Falerii Novi was just under half the size of Pompeii and was located 50 km north of Rome. It was first occupied in 241 BC and survived into the medieval period until around AD 700. Although small, Falerii Novi is characterized by some truly remarkable details.

In a southern district, just within the city’s walls, GPR revealed a large rectangular building connected to a series of water pipes which lead to the city’s aqueduct. Remarkably, these pipes can be traced across much of Falerii Novi, running beneath city blocks and houses in a meticulously-organized system of plumbing, rather than only alongside them as has been documented in other places, such as Crete.
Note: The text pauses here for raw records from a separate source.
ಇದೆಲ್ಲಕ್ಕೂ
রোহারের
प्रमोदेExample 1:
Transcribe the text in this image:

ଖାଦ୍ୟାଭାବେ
The team believes that the large-rectangular structure was a natatio, an open-air pool close to the bathhouses, forming part of a substantial public bathing complex—a sort of Roman waterpark.

Even more unexpectedly, near the city’s north gate, the team identified a pair of large structures facing each other within a porticus duplex (a covered passageway). They know of no direct parallel in existing Roman architectural sites but believe these were part of an impressive public monument.

“It is exciting and now realistic to imagine GPR being used to survey a major city such as Miletus in Turkey, Nicopolis in Greece or Cyrene in Libya”, Millett said. “We still have so much to learn about Roman urban life and this technology should open up unprecedented opportunities for decades to come.”